The title is from Psalm 37: ‘The lines have fallen for me in pleasant places’. Joyce Grenfell used it for one part of her autobiography. This is not a nostalgic piece, nor another ‘Down Memory Lane’. They are ‘emotions’. Pleasure, gratitude, not to share by photographs or mulling over. A son was twice in danger, once with family, and it was impossible to get any news. Life goes ‘on hold’, then the all clear, you cry, hug, get on, no repercussions, it just happened. My sister in law was dying of cancer, she was ‘lucky’ in that her remissions allowed her to travel, she asked us to organise holidays in France, she would nap. Super holidays, super weather. The last one we knew she was near the end, two months in fact. We left the guys, and found some steps leading down to a lake, the outlet of an old mill. Sun on the water, green frogs croaking, water lilies, dragon flies. I do not think we said a word, when you have no future you do not go back over memories, just a quiet ‘good-bye’ looking at beauty.

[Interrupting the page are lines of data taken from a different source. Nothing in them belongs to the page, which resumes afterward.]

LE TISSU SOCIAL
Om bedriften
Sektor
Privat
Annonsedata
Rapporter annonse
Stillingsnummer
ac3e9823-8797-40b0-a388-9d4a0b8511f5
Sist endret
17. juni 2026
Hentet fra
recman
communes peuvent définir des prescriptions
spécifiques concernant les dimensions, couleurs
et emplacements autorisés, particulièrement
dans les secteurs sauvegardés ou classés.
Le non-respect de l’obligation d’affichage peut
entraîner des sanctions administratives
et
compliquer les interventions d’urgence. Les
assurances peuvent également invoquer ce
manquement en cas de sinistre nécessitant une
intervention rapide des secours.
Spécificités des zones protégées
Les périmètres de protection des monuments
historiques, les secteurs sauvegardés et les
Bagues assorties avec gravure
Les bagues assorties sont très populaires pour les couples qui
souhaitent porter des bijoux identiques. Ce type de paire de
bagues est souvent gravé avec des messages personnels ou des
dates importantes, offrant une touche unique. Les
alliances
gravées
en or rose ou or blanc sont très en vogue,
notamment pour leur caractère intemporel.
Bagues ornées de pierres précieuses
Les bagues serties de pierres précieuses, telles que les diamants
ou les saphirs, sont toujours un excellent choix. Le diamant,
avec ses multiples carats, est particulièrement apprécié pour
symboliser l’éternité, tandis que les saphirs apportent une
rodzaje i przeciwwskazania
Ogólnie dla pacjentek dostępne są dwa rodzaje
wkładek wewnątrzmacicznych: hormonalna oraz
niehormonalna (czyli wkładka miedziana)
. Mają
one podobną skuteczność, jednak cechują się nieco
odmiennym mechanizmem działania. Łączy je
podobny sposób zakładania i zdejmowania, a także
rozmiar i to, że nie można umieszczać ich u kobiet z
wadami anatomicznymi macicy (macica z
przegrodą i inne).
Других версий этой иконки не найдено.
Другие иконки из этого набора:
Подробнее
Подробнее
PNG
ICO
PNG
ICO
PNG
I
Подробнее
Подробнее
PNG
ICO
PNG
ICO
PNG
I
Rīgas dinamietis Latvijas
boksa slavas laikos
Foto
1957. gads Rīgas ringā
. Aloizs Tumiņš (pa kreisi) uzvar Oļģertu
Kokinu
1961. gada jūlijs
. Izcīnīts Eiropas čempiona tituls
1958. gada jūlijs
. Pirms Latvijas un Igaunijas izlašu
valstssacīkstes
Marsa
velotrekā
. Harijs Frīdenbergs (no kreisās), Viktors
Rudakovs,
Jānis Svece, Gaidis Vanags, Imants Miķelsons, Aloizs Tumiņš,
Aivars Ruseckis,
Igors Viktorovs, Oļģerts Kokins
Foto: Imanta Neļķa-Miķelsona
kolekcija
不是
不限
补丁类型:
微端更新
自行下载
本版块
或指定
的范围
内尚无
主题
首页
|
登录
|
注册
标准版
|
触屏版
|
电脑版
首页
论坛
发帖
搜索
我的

Unexpected sights, in Australia watching kangaroos grazing with cattle a flock of big black cockatoos flew to roost. But as they flew through the setting sun we found they had scarlet stripes on their tails, which glowed like fire. Lying in bed in the middle of Bali, a ring of volcanoes behind us. Hundreds of white egrets came in to feed, workers in their conical hats emerged to work in the rice fields.
Sounds, a blackbird is singing lustily, from the roof in this terrific heat. Driving through silent Brittany, alone. in November sun roof open, Kathleen Ferrier singing ‘Blow the Wind Southerly’. The haunting ‘Remember me’. Watching your child receiving an award, proud parent of course, but a lot of emotion on the way there. If you, or somebody you love has been seriously ill, the relief when they show recognition, joy, interest in their lives, there WILL be a future. Moodscope frowns on politics, but I am writing a book on how different countries are coping with aging populations, one term the ‘Silver Tsunami’. Trying to keep a sense of proportion, and say of the current situation ‘This too shall pass’.

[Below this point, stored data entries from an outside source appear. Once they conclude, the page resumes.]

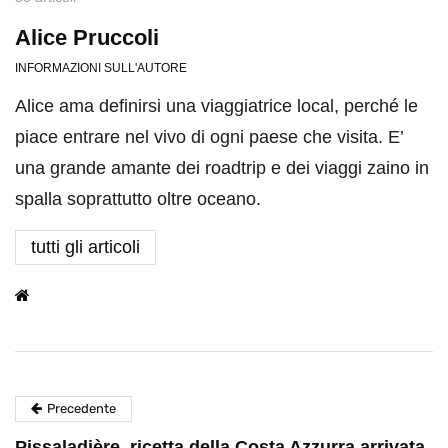
Alice Pruccoli
INFORMAZIONI SULL'AUTORE
Alice ama definirsi una viaggiatrice local, perché le
piace entrare nel vivo di ogni paese che visita. E’
una grande amante dei roadtrip e dei viaggi zaino in
spalla soprattutto oltre oceano.
tutti gli articoli
Precedente
Pissaladière, ricetta della Costa Azzurra arrivata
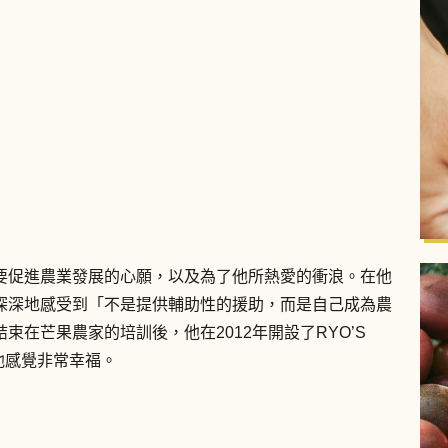
要促進農業發展的心願，以及為了他所熱愛的衝浪。在他
深深地感受到「不是提供輔助性的援助，而是自己成為農
在芒果農家的培訓後，他在2012年開設了RYO’S
他感覺非常幸福。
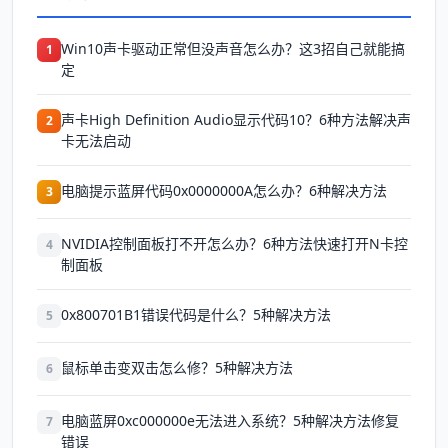
Win10声卡驱动正常但没声音怎么办？这3招自己就能搞
1
定
声卡High Definition Audio显示代码10？6种方法解决声
2
卡无法启动
电脑提示蓝屏代码0x0000000A怎么办？6种解决方法
3
NVIDIA控制面板打不开怎么办？6种方法快速打开N卡控
4
制面板
0x800701B1错误代码是什么？5种解决方法
5
鼠标单击变双击怎么修？5种解决方法
6
电脑蓝屏0xc000000e无法进入系统？5种解决方法修复
7
错误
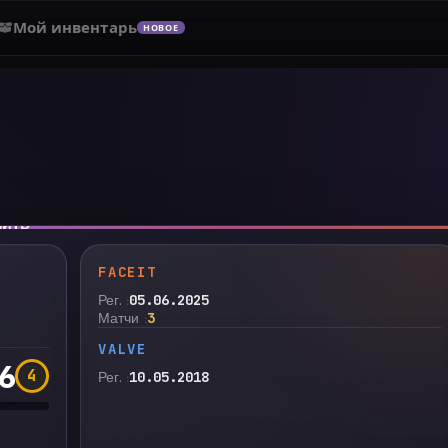
Мой инвентарь
НОВОЕ
нить
FACEIT
Рег.
05.06.2025
Матчи
3
VALVE
6
4
Рег.
10.05.2018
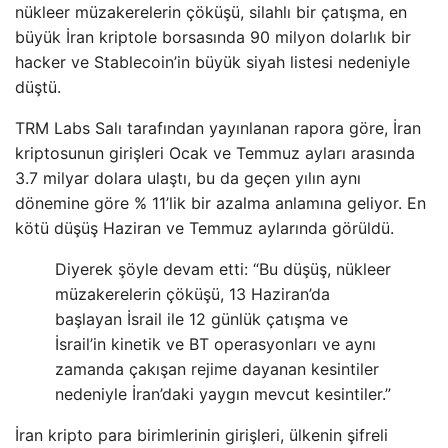
nükleer müzakerelerin çöküşü, silahlı bir çatışma, en
büyük İran kriptole borsasında 90 milyon dolarlık bir
hacker ve Stablecoin’in büyük siyah listesi nedeniyle
düştü.
TRM Labs Salı tarafından yayınlanan rapora göre, İran
kriptosunun girişleri Ocak ve Temmuz ayları arasında
3.7 milyar dolara ulaştı, bu da geçen yılın aynı
dönemine göre % 11’lik bir azalma anlamına geliyor. En
kötü düşüş Haziran ve Temmuz aylarında görüldü.
Diyerek şöyle devam etti: “Bu düşüş, nükleer
müzakerelerin çöküşü, 13 Haziran’da
başlayan İsrail ile 12 günlük çatışma ve
İsrail’in kinetik ve BT operasyonları ve aynı
zamanda çakışan rejime dayanan kesintiler
nedeniyle İran’daki yaygın mevcut kesintiler.”
İran kripto para birimlerinin girişleri, ülkenin şifreli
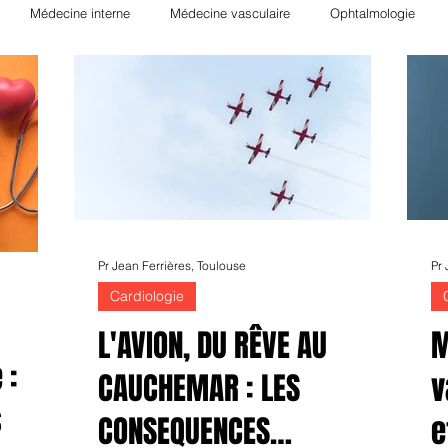
Médecine interne
Médecine vasculaire
Ophtalmologie
ie
Néphrologie
Rhumatologie
Hématologie
Nutrition
Hépato-Gastro-entérologie
Transplantation
Orthopédie
Pha
gique
Radiologie
Allergologie
Biologie
Psychiatrie
Pr Jean Ferrières, Toulouse
Pr
Cardiologie
L'AVION, DU RÊVE AU
M
 :
CAUCHEMAR : LES
v
s
CONSEQUENCES
e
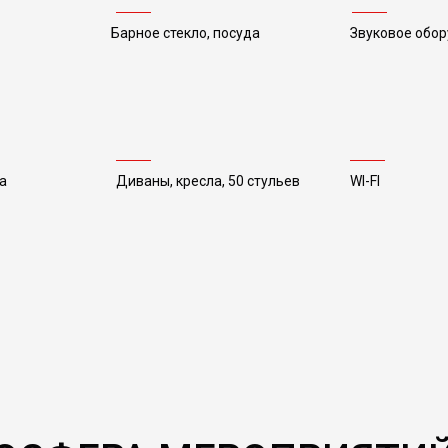
Барное стекло, посуда
Звуковое обо
а
Диваны, кресла, 50 стульев
WI-FI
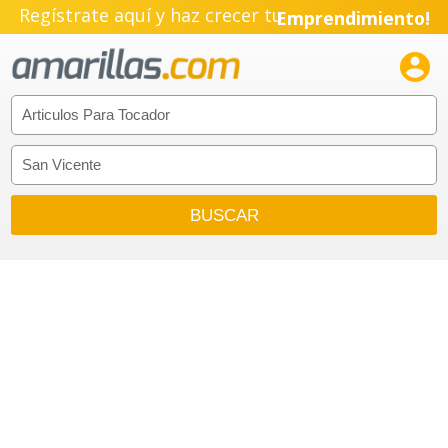
Regístrate aquí y haz crecer tu
Emprendimiento!

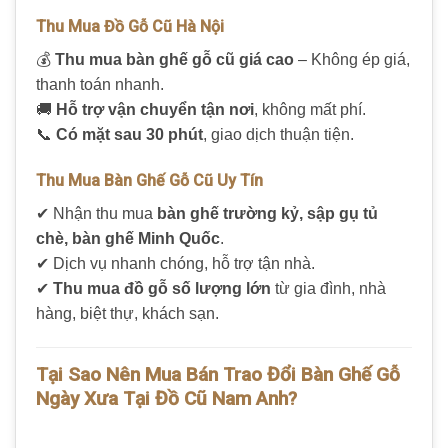
Thu Mua Đồ Gỗ Cũ Hà Nội
💰
Thu mua bàn ghế gỗ cũ giá cao
– Không ép giá,
thanh toán nhanh.
🚚
Hỗ trợ vận chuyển tận nơi
, không mất phí.
📞
Có mặt sau 30 phút
, giao dịch thuận tiện.
Thu Mua Bàn Ghế Gỗ Cũ Uy Tín
✔ Nhận thu mua
bàn ghế trường kỷ, sập gụ tủ
chè, bàn ghế Minh Quốc
.
✔ Dịch vụ nhanh chóng, hỗ trợ tận nhà.
✔
Thu mua đồ gỗ số lượng lớn
từ gia đình, nhà
hàng, biệt thự, khách sạn.
Tại Sao Nên Mua Bán Trao Đổi Bàn Ghế Gỗ
Ngày Xưa Tại Đồ Cũ Nam Anh?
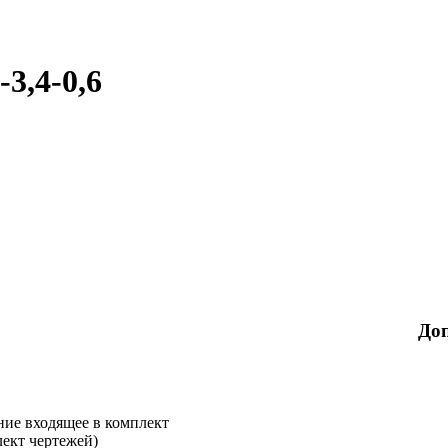
3,4-0,6
До
ние входящее в комплект
лект чертежей)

I wrote this last night, but the heat got me, was not making sense. editing this morning, cooler. I have watered my plants, ten trips. I am preparing for UK, very slowly, firm control of my tendency to panic. I look at the blocks of flats, nowhere to sit outside, and I thought ‘yes, my lines have fallen in pleasant places’, even roses and blackbirds at the moment. Then I thought back to the unhappy times, grief, drama - one survives, some with scars deeper than others. My mother thought I was ‘hard’ because I did not cry in a crisis. It was her ‘cop out’. As couples, if a crisis arises, does one act/panic, and the other say ‘Don’t fuss?’